Анатолий Солоницын пришел в кино уже зрелым человеком и достаточно опытным актером. Выпускник студии при Свердловском драматическом театре, он сыграл немало ролей классического и современного репертуара. Особенно запомнился Солоницыну его дебют в спектакле "Униженные и оскорбленные" в роли Ивана Петровича. То, что в самом начале профессионального пути молодому актеру довелось встретиться с творчеством Ф. М. Достоевского, кажется нам фактом знаменательным, связанным с общими устремлениями и интересами Солоницына.
Впоследствии, после первых своих успехов в кино, А. Солоницын не оставил театральную сцену, которая так много ему дала. С особенной благодарностью он вспоминает о работе под руководством режиссера Арсения Сагальчика сначала в новосибирском театре "Красный факел", а затем в Таллинском русском драматическом театре. В дальнейшем он также хотел бы совмещать работу в театре и в кино.
Дебют Анатолия Солоницына на экране состоялся в 1964 году. Правда, это был маленький, телевизионный экран, да и фильм был невелик - всего на полчаса. Назывался он "Дело Курта Клаузевица" и запомнился актеру потому, что это была его первая совместная работа с Г. Панфиловым, тогда еще начинающим режиссером.
А год спустя, прочитав сценарий "Андрей Рублев", Анатолий Солоницын загорелся идеей сыграть Рублева. Никто его не приглашал, не вызывал на пробы, - он отправился в Москву сам, на собственный страх и риск. С такой же вот одержимостью он когда-то четыре раза подряд предпринимал попытки поступить на актерский факультет ГИТИСа и четыре раза проваливался. На этот раз упорство и убежденность актера принесли свои плоды: вопреки скептицизму, который вызвали в съемочной группе первые пробы Солоницына, он был в конце концов утвержден на роль Рублева. Но этим не кончились, а только еще начались его мучения: в ходе многомесячной работы ему предстояло не только овладеть труднейшей ролью, но и освоить специфику игры перед кинокамерой. Сначала роль не давалась. Многие сцены впоследствии пришлось переснимать. Но актер работал самозабвенно, порой подвергая себя настоящим испытаниям. Так, снимаясь в эпизоде "Молчание", он действительно молчал целый месяц, молчал и дома и на студии, не произнося ни единого слова. Одержимость идеей, сыгранная актером в фильме, была сначала пережита им как личный, биографический факт.

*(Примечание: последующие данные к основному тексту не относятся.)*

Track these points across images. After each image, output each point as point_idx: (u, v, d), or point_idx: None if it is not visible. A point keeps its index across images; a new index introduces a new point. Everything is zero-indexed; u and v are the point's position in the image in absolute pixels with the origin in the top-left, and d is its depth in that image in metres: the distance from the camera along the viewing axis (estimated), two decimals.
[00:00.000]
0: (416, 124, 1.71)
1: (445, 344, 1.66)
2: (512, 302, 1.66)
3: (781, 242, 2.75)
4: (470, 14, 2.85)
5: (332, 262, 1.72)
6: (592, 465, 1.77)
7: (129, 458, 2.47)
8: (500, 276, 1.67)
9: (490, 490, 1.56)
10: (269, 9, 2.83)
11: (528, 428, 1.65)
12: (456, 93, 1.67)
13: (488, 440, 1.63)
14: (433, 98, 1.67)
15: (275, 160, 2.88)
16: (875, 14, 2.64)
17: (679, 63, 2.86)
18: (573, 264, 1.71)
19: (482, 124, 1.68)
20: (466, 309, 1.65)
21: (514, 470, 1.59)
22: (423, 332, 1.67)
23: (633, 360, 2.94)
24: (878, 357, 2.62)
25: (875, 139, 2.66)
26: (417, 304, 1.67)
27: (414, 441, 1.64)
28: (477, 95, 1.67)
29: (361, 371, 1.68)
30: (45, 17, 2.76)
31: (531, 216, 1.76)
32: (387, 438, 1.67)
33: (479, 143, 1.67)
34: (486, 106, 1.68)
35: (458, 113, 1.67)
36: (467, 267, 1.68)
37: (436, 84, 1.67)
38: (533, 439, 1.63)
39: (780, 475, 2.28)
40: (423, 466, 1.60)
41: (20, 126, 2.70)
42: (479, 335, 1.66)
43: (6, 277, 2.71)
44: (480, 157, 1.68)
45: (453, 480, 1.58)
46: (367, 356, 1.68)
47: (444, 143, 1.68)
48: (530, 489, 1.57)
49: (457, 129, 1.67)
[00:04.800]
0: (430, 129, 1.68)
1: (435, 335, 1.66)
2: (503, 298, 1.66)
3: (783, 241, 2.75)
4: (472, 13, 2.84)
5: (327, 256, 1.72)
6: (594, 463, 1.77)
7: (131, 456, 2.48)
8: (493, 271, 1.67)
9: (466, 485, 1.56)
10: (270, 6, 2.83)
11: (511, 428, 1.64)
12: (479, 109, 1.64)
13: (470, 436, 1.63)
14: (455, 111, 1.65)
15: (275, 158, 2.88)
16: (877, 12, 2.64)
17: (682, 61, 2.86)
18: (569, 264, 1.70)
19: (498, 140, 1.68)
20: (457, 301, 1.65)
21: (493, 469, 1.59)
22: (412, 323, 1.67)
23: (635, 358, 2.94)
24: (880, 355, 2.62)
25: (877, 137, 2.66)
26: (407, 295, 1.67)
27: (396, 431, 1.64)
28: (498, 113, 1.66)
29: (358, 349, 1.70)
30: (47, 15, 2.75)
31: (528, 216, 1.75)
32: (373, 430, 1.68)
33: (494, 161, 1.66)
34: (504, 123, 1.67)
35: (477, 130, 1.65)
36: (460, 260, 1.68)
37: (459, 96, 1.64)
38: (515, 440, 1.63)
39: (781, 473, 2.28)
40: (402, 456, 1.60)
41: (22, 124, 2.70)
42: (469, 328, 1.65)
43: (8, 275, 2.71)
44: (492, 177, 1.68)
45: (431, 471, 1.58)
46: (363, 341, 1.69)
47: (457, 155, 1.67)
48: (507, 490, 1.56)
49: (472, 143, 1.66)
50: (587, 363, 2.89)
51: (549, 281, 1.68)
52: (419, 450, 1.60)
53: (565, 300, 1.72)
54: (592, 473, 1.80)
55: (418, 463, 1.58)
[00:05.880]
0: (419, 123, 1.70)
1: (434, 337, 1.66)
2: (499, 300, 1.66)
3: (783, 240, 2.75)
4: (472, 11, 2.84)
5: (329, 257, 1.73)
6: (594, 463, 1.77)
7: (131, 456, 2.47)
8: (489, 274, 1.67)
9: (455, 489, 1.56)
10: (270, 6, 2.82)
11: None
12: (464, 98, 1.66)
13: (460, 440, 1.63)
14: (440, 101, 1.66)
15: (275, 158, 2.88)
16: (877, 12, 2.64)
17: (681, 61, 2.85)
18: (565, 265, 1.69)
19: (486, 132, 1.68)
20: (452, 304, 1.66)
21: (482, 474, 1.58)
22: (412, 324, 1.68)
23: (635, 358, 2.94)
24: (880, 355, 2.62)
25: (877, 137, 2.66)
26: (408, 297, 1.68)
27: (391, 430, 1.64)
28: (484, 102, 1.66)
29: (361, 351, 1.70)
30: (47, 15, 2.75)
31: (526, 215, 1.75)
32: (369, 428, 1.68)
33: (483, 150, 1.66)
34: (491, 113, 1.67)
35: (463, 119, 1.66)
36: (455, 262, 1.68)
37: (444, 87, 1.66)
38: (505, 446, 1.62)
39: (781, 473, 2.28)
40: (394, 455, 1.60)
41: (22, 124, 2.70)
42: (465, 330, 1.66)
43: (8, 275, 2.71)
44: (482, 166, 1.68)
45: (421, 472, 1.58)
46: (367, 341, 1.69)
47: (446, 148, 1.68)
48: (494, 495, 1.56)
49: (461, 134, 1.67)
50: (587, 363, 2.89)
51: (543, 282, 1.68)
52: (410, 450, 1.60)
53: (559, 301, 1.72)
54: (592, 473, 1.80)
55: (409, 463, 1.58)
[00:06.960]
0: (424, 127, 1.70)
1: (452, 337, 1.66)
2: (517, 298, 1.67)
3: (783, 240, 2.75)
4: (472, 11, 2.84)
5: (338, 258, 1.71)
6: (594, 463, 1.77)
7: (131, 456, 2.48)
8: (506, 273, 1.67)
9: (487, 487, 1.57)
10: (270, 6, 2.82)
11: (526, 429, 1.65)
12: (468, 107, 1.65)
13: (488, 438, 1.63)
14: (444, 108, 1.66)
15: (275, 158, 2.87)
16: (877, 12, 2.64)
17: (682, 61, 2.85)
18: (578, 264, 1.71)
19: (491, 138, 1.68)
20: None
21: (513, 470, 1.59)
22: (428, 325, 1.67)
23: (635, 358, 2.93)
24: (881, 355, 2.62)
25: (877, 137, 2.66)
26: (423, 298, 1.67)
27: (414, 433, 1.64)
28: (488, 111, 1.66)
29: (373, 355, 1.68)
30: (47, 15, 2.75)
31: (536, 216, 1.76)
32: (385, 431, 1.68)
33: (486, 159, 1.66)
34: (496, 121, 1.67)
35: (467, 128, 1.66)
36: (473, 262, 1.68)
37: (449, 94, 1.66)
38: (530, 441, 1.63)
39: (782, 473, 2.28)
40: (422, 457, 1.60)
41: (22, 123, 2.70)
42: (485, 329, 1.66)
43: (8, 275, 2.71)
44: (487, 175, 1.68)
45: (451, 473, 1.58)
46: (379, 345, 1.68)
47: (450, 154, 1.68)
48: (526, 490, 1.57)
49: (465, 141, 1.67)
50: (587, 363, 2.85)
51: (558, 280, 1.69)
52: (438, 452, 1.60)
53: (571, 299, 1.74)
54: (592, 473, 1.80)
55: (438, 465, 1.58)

Андрей Рублев ищет смысл и живое начало творчества, ищет сначала с надеждой и верой, потом в сомнении и горе, по ту сторону отчаяния. Ощущение исторической дистанции дается в фильме без нарочитой архаизации. Нет ее и в игре Солоницына. Он играет гениального художника, жившего более пяти веков назад, так, что мы чувствуем в нем нашего современника. В этом нет никакой натяжки или нарочитости. Далекое, ставшее близким, - такова режиссерская концепция фильма, подчиняющая себе драматургию, пластику кадра, фактуру предметов, актерскую игру. Подчиняется ей и исполнитель главной роли.
'Андрей Рублев'
Не следует забывать, что "Андрей Рублев" - фильм, где все определяется волей режиссера. Эта воля всеобъемлюща и деспотична, что сообщает всем компонентам произведения определенную жестокость, несмотря на эпизодность его построения. Образ Андрея создается отнюдь не только актерскими средствами: на него работает весь "аппарат" фильма, все его эпизоды, даже те, в которых сам герой не принимает участия. От исполнителя режиссер потребовал и получил то, что ему, режиссеру, было нужно. Для нас сейчас важно, что А. Солоницын сумел подняться до этих требований.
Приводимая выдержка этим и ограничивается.